The shitty weather also played havoc with my greenhouse plans. I had bought a four-foot by six-foot plastic Gardman jobby using my Tesco Clubcard vouchers, and Janek and I spent the best part of an afternoon building it (we couldn’t find the instructions). Our bubble of satisfaction was quickly popped, though, as four days later 80mph winds lifted it into the air and dumped it in the burn. Thankfully someone pulled it out, but eight plastic joints had snapped.
It left me feeling depressed. The grafted tomato plants could be arriving shortly. They cost a small fortune, but now I had nowhere to put them. There was no point in buying another plastic greenhouse. It’d just blow away again. I needed the real deal, and quickly. I was tempted to buy a spanky new one, but it could set me back a couple of hundred quid. And what if it gets vandalised/stolen? So, I asked around, and, bingo, I got a great deal. Someone had bought an eight-foot by six-foot aluminium greenhouse on eBay, dismantled it, but didn’t have the time to put it up again. It was mine for £25. Perfect. The only snag was no instructions. I’m gonna have to work it out for myself.
Meanwhile, Gardman were only too happy to send out replacement joints for nothing. So, I’ve stuck the repaired and rebuilt greenhouse in my garden, and I’ll put the grafted tomatoes in it while I get the proper one sorted out. Problem solved.
I’ve also been working hard converting the six beds into “raised beds”. This involves skirting each one with wood. Raised beds seem to be the way forward although most of the old hands down at the allotment reckon I am wasting my time (and, no doubt, money). The advantage of raised beds are two-fold. Firstly, with clearly defined paths and so on, you don’t waste any time digging or fertilising areas that won’t be used for growing. Secondly, each bed can be “customised” for the crop, ie, you can add manure, bonemeal etc as required.
Raised beds require lots of wood, and wood is expensive. An initial estimate put the cost at £200 to £300 all-in, but I noticed B&Q were selling “value” decking at £1.94 for 2.4m. Absolutely ideal. The whole project should cost in the region of £60. Factor in the £25 for the greenhouse and extra bits and bobs, and I’ve spent £100-ish so far. A bargain.

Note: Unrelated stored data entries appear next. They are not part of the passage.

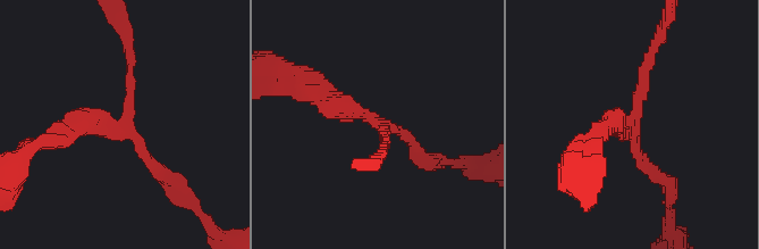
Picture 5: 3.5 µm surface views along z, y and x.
{"arms": 3, "arm_widths_nm": [150, 150, 300], "act": "show", "view": "em", "slice": "xy", "step": 3, "show": "tint", "pic": 5, "at": [123, 123]}

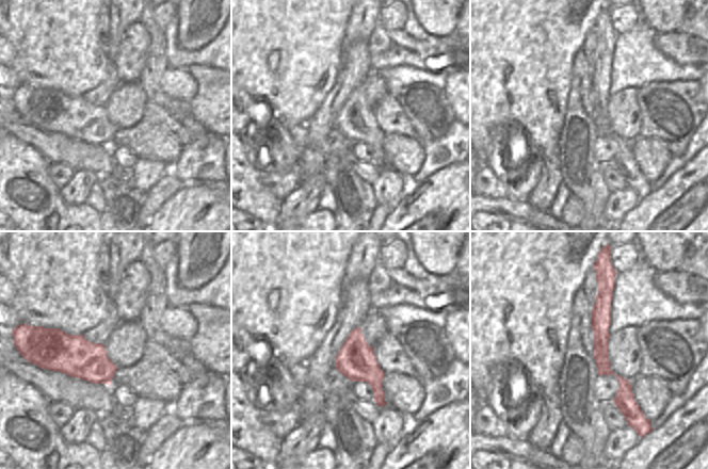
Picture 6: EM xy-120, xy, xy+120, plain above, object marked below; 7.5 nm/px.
{"act": "skip", "runs_along": {"pic": 6, "px": [[600, 282], [601, 361], [625, 386], [625, 409]]}, "found": "all the same cell"}

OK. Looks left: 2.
{"why": "arms part here", "act": "show", "view": "3d", "um": 3.5, "pic": 1, "at": [561, 210]}

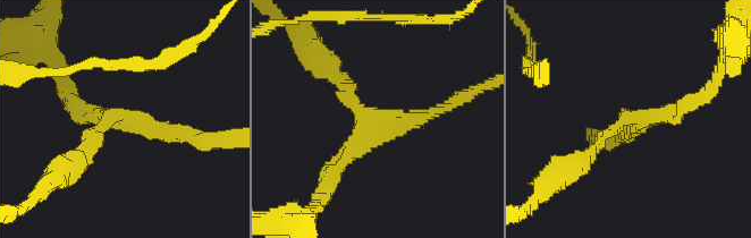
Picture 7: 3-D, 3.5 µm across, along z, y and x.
{"arms": 3, "arm_widths_nm": [150, 200, 200], "act": "skip", "runs_along": {"pic": 7, "px": [[444, 107], [370, 127], [329, 179]]}, "found": "one cell here"}

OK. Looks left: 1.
{"act": "finish", "edits": [["cut", 3]], "rest": "unchecked"}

Oh, and I mustn’t forget to talk about one final thing before I wind up this entry – shite. Or rather manure and compost. All last year I’d been saving scraps of left-over food, and using a bokashi to turn it into compost. I’d accumulated what I thought was quite a stash, but it only covered the potato bed. It was obvious that I wasn’t going to be self-sufficient when it came to this stuff, but fortunately Andy, a colleague of mine at work who also has an allotment, knew of a supply of well-rotted horse manure. He and I spent a Saturday morning shovelling the stuff into the back of my car (in bags, of course), and we split the proceeds. Even that didn’t last very long. My half was just enough for the strawbs. We’ll return another day and really collect a lot. There’s plenty left, and if we get better organised I’d like to get enough to last all year. So, two crops (potatoes and strawbs) are now growing in well-rotted organic crap. Let’s see how it affects growth. Will I get a bumper crop? Or I have I merely fed the (w)rack weed? We’ll know with the next couple of months.